From Shandong Cancer Hospital and Shandong University, this advanced review examines how the cytokine MIF (Macrophage Migration Inhibitory Factor) acts as a master coordinator linking inflammation to the full spectrum of tumor metabolism — glucose, lipids, and amino acids. MIF signals through CD74 and co-receptors (CXCR2/CXCR4/CXCR7), activating PI3K/AKT and ERK pathways to drive aerobic glycolysis. It also controls the SREBP and PPAR lipid regulatory systems to orchestrate de novo lipogenesis, fatty acid oxidation flexibility, and cholesterol/membrane homeostasis in tumor cells. Additionally, MIF reshapes amino acid transport, glutamine utilization, and redox balance. The paper rigorously grades evidence and proposes imaging- and flux-based approaches to translate MIF-axis findings into clinical trials.

Researchers from Iran University of Medical Sciences and Liaoning University identify ACSL3 (Acyl-CoA Synthetase Long Chain Family Member 3) as a key lipid metabolism enzyme strongly linked to poor prognosis in liver cancer (HCC). ACSL3 is consistently overexpressed in HCC models, and its high expression correlates with STAT3 signaling pathway activation — a powerful oncogenic signaling hub. Bioinformatic analyses revealed that high ACSL3 drives upregulation of key lipogenic enzymes, creating a self-amplifying feedback loop: cancer activates lipid synthesis, which sustains STAT3 signaling, which further activates lipid synthesis. The study also found a striking correlation between ACSL3 expression and PD-L1 — the primary immune checkpoint molecule — linking de novo lipogenesis directly to immune evasion.

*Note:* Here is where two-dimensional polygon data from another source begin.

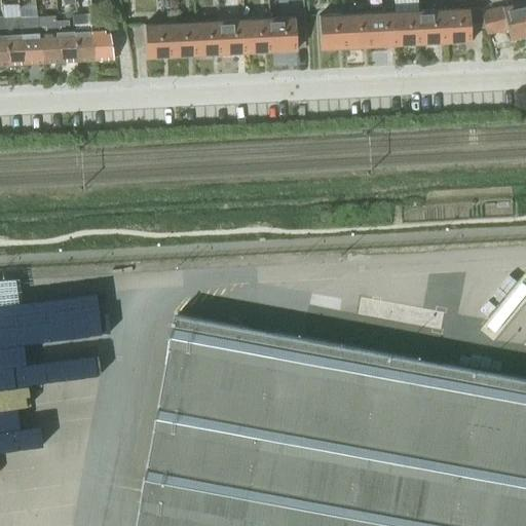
[(95,62),(113,61),(108,32),(110,31),(101,0),(88,0),(90,5),(90,16),(89,16),(89,29),(95,62)]
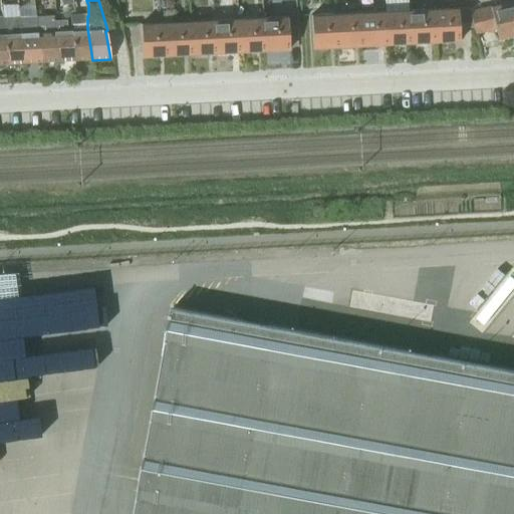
[(513,36),(513,1),(513,0),(498,0),(499,5),(471,12),(476,34),(496,29),(499,40),(513,36)]
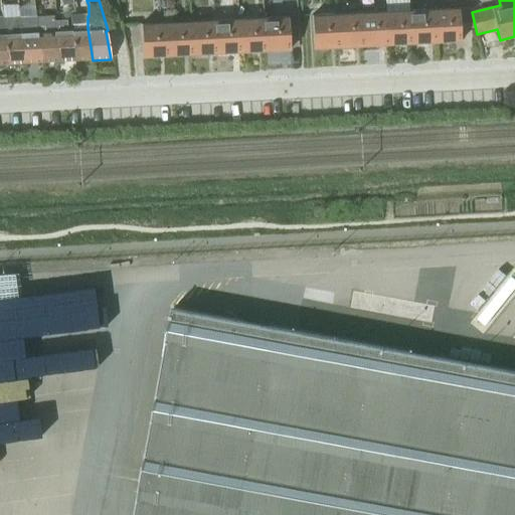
[(0,17),(0,18),(1,19),(2,35),(7,64),(25,64),(19,34),(18,17),(17,5),(0,6),(0,17)]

A Beijing Friendship Hospital / Capital Medical University team reviews the bidirectional crosstalk between the tumor's physical scaffold (extracellular matrix, ECM) and cancer lipid metabolism. They reveal that these two systems form a self-amplifying feedback circuit: ECM remodeling (driven by tumor-associated proteases and structural proteins like collagen) regulates lipid anabolism and catabolism, which in turn provides the energy and membrane materials for further ECM degradation and tumor invasion. Reprogrammed lipid metabolism — de novo lipogenesis, fatty acid oxidation (FAO), and lipid peroxidation — is characterized as a metabolic hallmark of cancer. The authors identify critical intervention nodes in this circuit, including collagen-driven cues and intracellular FAO pathways, as targets to disrupt tumor-stroma co-evolution and improve drug efficacy.